Anxiety can also be learned. Children learn how to handle situations by watching how the adults around them behave. If their parents often respond to events with anxiety, children may learn to model that behavior. For scientists studying anxiety, this pattern can be very difficult to separate from genetics.
Parenting style may also affect anxiety in children in teens, sometimes with lifelong consequences. We’re still learning about this connection, but so far there’s evidence that anxiety may be linked to:
Authoritarian parenting: This is a strict way of parenting where communication is a one-way street. Parents set rules, and the child is expected to obey without question. These parents might be seen as harsh, demanding, and critical.
Overprotective parenting: Overprotective parents go above and beyond to protect their children from harm, frustration, and sadness — to the point where it gets in the way of developing good life skills and self-confidence.
Uninvolved/neglectful parenting: Uninvolved parents have a hard time responding to their child’s needs, either emotionally or physically.

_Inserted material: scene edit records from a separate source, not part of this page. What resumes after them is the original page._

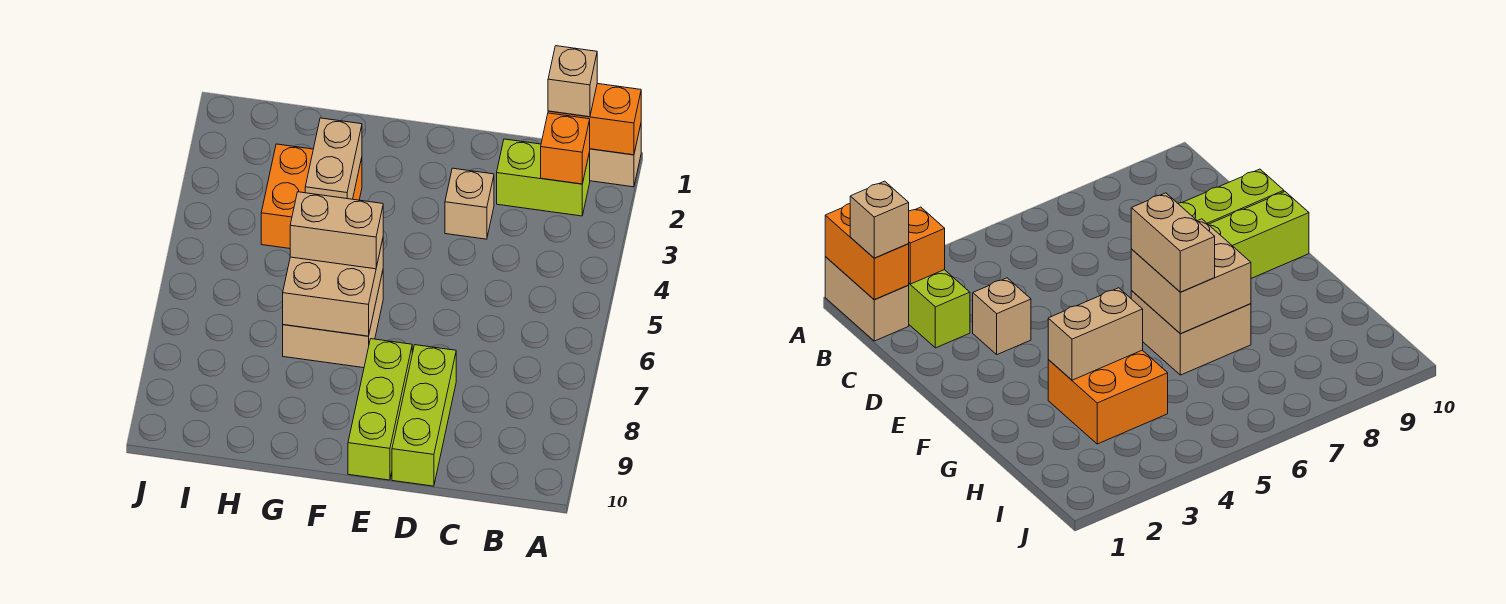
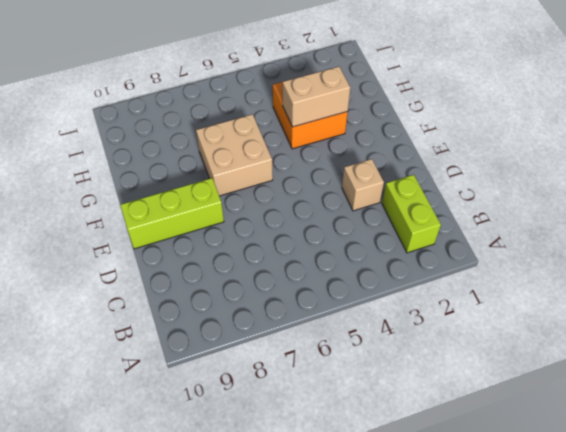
none -> tan brick A1:B1 level 1
none -> lime brick D8:D10 level 1
none -> orange brick A1:B1 level 2

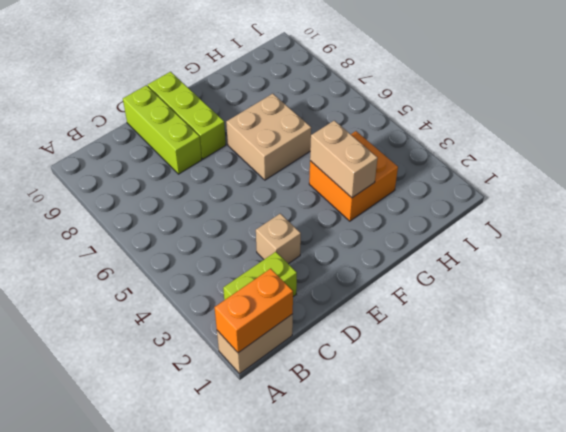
none -> orange brick B2 level 2
none -> tan brick F6:G7 level 2
none -> tan brick B1 level 3

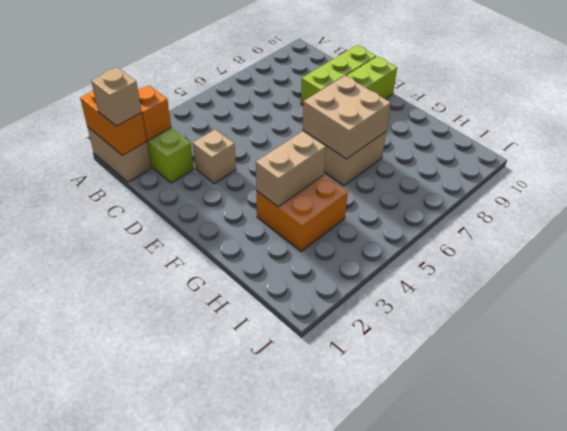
none -> tan brick F6:G6 level 3

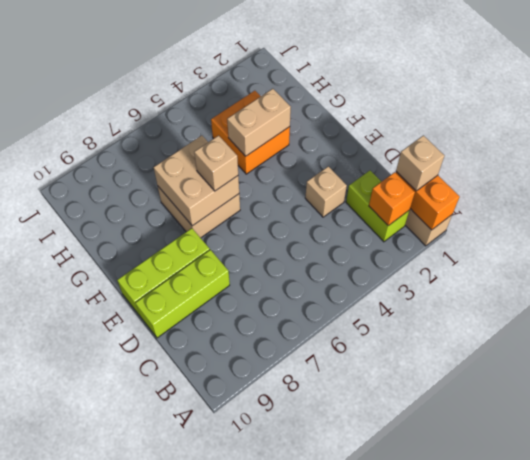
tan brick F6 level 3 -> tan brick F6:G6 level 3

Authoritative parenting, on the other hand, may protect children and teens from anxiety. Authoritative parents set clear boundaries and can be strict. But they also take time to see things from the child’s point of view and are loving and nurturing. Others may see them as firm but supportive.

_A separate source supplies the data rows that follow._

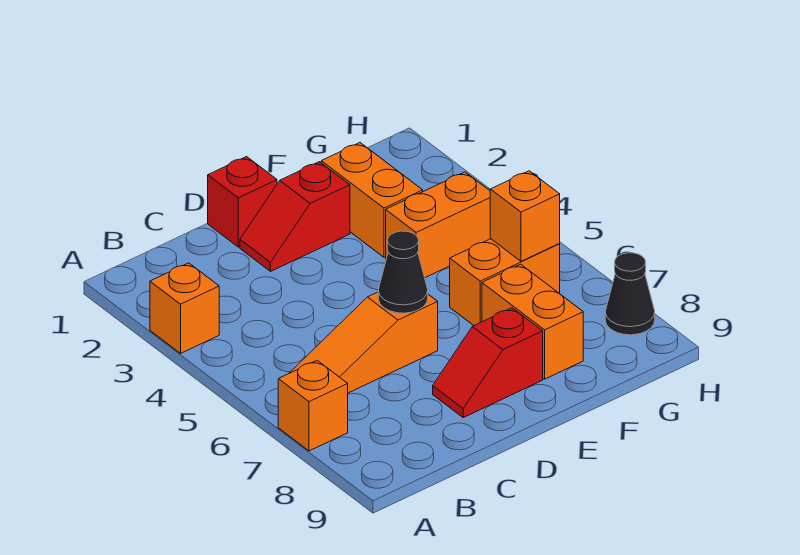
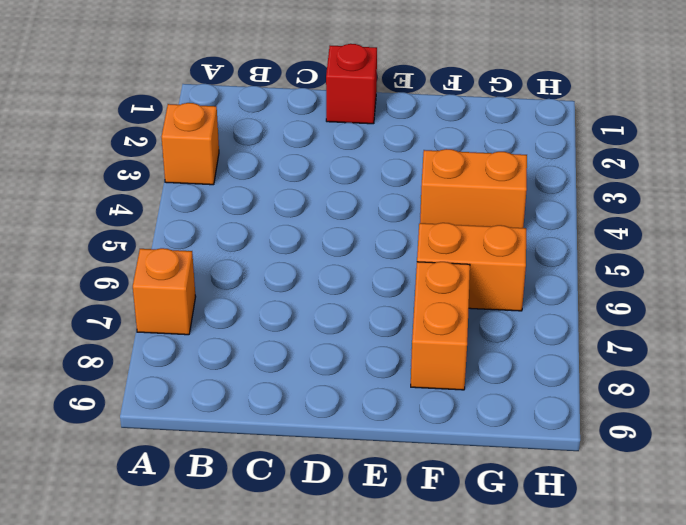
none -> orange slope B6:D6 level 1 top D
none -> red slope D2:E2 level 1 top E
none -> red slope D8:E8 level 1 top E

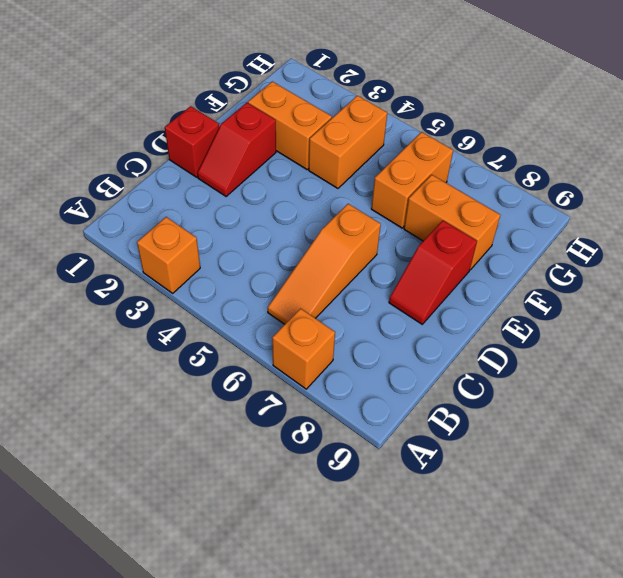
none -> black cone H8 level 1
none -> black cone D6 level 2
none -> orange brick G6 level 2

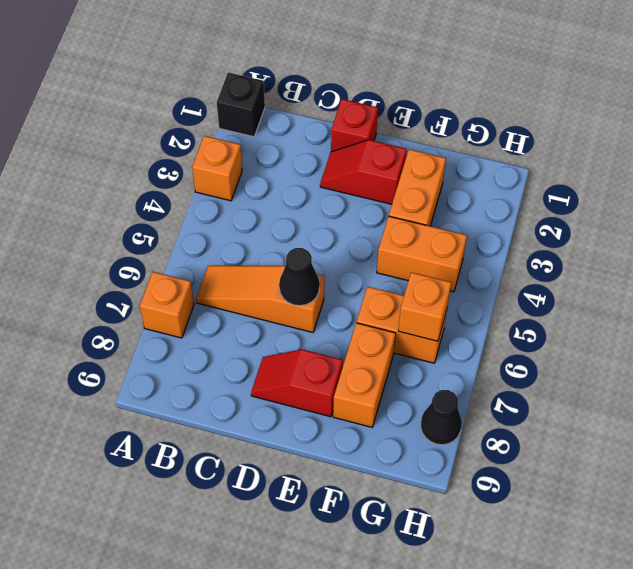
black brick A1 level 1 -> none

Not necessarily. Statistics show that children born to anxious parents have a higher chance of going on to have anxiety, but it’s still just a chance. Plenty of children with anxious parents don’t develop anxiety.

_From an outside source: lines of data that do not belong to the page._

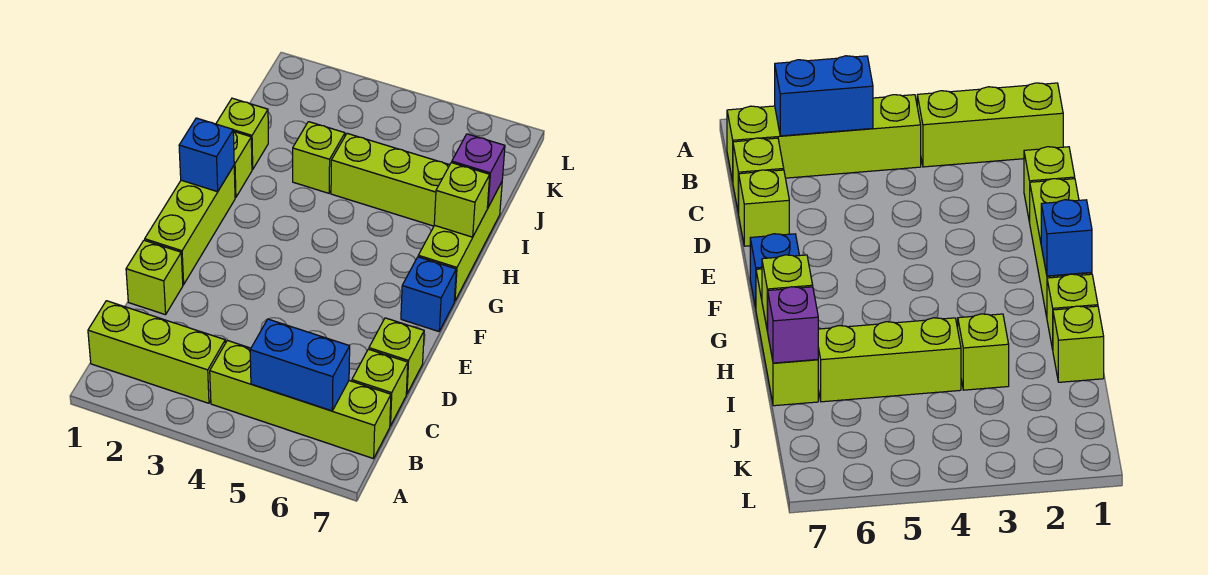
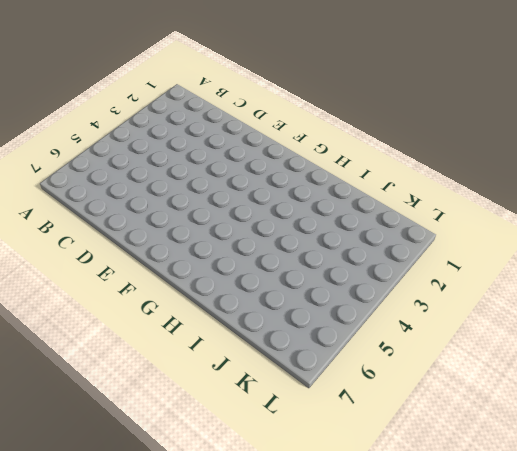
none -> lime brick B1:B3 level 1
none -> lime brick B4:B7 level 1
none -> lime brick C7 level 1

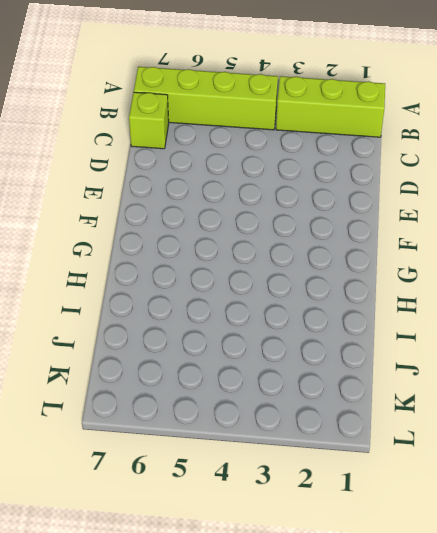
none -> lime brick D1 level 1
none -> lime brick D7 level 1
none -> lime brick E1:G1 level 1

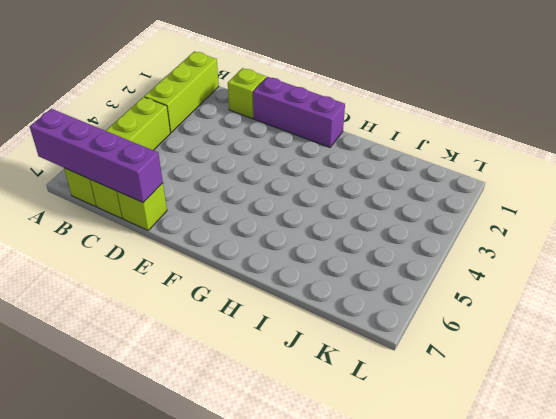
purple brick A7:D7 level 2 -> none
purple brick E1:G1 level 1 -> lime brick E1:G1 level 1
none -> blue brick F7 level 1
none -> lime brick G7:I7 level 1
none -> lime brick H1 level 1

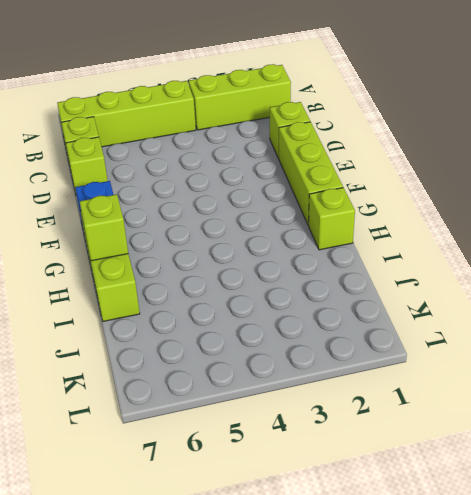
none -> lime brick I1 level 1
none -> lime brick I3 level 1
none -> lime brick I4:I6 level 1

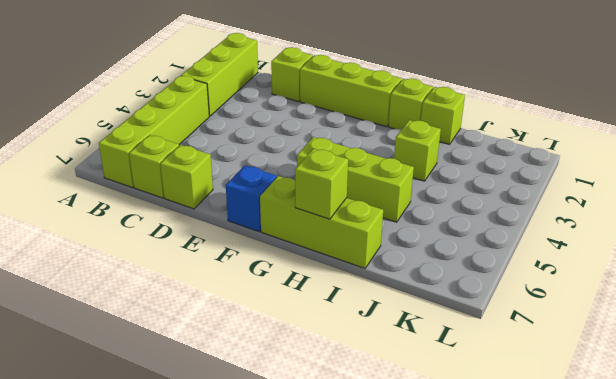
lime brick G5:I5 level 1 -> lime brick I4:I6 level 1
none -> blue brick B5:B6 level 2
none -> blue brick G1 level 2
none -> purple brick I7 level 2

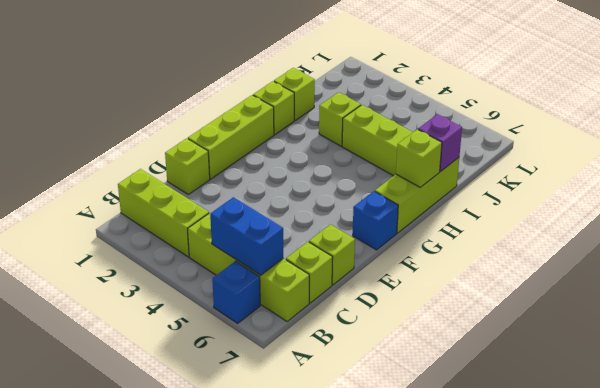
blue brick A6 level 1 -> blue brick G1 level 2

If you have anxiety and are concerned about passing it to your children, the most important thing you can do is get treatment for your own anxiety.
Then, educate yourself. Anxiety can take a variety of forms, from specific phobias to generalized anxiety and eating disorders. Signs of anxiety can look different in children and teens. Watch for things like:
Trouble coping with stress
Unhealthy eating habits
Avoidance of social situations
You’ll be in a good position to find treatment early if your child runs into trouble.
Children can be successfully treated for anxiety, and they can learn tools for handling anxiety if it becomes a problem again in the future.
The first step in getting help for anxiety is talking to your healthcare provider. Anxiety is extremely common, and chances are your provider gets asked about it all the time.
Many different treatments are available for anxiety, and there’s excellent scientific support for many of them. For most people, medications or therapy, or a combination of both, are most likely to be effective. The most common medications are selective serotonin reuptake inhibitors (SSRI) or serotonin-norepinephrine reuptake inhibitors (SNRI) medications, which help to improve the levels of certain chemicals in the brain. Cognitive behavioral therapy teaches different techniques to help manage anxious thoughts, feelings, and behaviors.
Anxiety is genetic, but that doesn’t mean you will definitely have it or pass it to your children. Predicting whether or not someone will develop anxiety is complex. It’s clear that your life circumstances play a role. Because of this, science can’t always predict who is most at risk. The most important thing you can do is watch for anxiety symptoms and treat them if they come up.